The album Box was created in the period when the originally art-rock Abraxas of guitarist Janda and drummer Ivan Pelíšek, with the arrival of singer Miroslav Imrich and bassist Michal Ditrich, offered more energetic music. The records were surprisingly released at the time of the bans on rock-oriented groups caused by the article New wave with old content in the communist magazine Tribuna. . Otherwise, there were still problems, the concerts were wild. I never understood why they appointed bands instead of us that had nothing to do with the then new wave,” Janda said.

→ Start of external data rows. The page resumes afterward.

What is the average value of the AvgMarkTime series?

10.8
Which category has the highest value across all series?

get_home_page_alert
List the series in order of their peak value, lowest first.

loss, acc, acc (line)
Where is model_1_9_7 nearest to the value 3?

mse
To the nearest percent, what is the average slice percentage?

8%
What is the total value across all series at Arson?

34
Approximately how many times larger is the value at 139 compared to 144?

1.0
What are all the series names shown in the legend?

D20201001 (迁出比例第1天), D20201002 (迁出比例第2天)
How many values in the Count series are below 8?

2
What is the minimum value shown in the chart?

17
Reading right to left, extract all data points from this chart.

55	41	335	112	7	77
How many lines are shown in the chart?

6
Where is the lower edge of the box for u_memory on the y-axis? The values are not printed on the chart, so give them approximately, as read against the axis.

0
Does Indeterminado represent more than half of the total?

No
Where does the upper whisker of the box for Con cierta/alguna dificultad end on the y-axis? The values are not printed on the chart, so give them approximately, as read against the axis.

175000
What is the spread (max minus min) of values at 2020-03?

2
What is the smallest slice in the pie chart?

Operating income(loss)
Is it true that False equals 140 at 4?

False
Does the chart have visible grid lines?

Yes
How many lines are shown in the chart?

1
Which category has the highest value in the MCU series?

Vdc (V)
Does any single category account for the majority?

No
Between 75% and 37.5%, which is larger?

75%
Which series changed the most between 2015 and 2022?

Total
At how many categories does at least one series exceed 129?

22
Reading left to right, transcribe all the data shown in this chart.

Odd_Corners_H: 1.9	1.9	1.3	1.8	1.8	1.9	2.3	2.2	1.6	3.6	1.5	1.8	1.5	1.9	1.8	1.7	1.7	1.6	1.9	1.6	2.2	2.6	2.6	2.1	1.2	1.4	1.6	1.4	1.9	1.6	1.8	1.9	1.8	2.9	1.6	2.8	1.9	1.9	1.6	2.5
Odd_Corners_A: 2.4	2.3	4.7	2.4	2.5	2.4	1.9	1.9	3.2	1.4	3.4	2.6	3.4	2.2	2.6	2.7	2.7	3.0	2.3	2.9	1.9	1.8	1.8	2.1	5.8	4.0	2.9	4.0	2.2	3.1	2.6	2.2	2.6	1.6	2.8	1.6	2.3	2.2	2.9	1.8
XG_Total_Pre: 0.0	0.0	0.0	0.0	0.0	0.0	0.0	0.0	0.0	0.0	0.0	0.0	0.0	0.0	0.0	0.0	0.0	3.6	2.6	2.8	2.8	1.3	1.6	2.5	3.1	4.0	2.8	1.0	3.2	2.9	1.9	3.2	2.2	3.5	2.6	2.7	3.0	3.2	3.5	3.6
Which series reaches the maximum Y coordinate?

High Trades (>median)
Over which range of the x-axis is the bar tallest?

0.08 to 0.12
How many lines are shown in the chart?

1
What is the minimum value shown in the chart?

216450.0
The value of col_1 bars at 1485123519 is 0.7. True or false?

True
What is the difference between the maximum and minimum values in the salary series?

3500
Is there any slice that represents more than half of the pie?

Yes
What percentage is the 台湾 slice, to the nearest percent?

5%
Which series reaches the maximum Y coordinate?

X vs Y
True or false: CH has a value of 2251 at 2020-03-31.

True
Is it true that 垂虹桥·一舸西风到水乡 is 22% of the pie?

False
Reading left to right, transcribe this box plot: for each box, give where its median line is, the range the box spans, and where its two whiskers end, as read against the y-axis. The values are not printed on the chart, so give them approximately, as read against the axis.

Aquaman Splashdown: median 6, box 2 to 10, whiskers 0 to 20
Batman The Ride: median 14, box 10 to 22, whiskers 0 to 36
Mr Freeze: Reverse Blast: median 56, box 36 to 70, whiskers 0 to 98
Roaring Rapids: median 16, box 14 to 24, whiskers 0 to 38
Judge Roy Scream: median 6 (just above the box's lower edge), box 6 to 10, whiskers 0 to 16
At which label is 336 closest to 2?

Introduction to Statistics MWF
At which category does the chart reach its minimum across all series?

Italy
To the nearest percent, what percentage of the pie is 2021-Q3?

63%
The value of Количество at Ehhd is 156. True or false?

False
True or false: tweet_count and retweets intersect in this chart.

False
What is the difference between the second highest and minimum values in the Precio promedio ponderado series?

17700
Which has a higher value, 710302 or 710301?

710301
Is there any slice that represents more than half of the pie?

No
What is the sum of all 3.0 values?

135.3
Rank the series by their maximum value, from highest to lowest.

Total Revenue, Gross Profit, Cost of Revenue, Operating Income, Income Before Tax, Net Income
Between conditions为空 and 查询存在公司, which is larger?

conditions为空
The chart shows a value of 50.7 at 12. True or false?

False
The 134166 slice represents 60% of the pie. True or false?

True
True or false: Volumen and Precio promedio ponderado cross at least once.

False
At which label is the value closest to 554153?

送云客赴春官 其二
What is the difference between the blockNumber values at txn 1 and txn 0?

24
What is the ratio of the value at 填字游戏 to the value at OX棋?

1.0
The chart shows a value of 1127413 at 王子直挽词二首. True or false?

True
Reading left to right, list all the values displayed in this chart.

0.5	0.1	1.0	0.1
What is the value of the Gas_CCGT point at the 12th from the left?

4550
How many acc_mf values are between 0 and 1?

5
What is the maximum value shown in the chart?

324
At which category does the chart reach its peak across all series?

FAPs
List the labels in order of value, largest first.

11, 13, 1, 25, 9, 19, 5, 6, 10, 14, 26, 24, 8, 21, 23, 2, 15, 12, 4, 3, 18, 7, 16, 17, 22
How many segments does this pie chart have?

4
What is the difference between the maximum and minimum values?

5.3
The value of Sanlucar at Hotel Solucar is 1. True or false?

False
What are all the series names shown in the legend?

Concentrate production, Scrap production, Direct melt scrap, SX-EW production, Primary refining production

The non-conformist group led by the brother of Olympik's singer and guitarist Petr Janda also had problems with the communist regime in the past. Later, they were prevented from giving concerts, and under this pressure, the quartet gradually broke up for a while at the end of the 80s.
“At one time, we were banned from playing in the North Bohemian Region, in Prague 9 and in the Bruntál district. Prague Cultural Center sent us to Česká lípa to play at a communist event, where otherwise young people wouldn't have come. And then some party secretary took care of banning us from performing in the region. And we played a lot against the wall at that event. We weren't allowed to play in Prague 9 because of an incident at the Gong Theater, where the police broke in during our performance and then they came all the way to my house for questioning. At that time, it was about some 'ideologically objectionable' projected slides,” Janda recalled.
Abraxas was founded in 1976 on the ruins of the Prague group Abraam and experienced his most famous era in the first half of the 80s. After a hiatus, it was revived in 1995 and offered its new concert show a year later. Besides Janda, the current line-up consists of Zbyněk Husa – drums and Ivan Doležálek with bass guitar.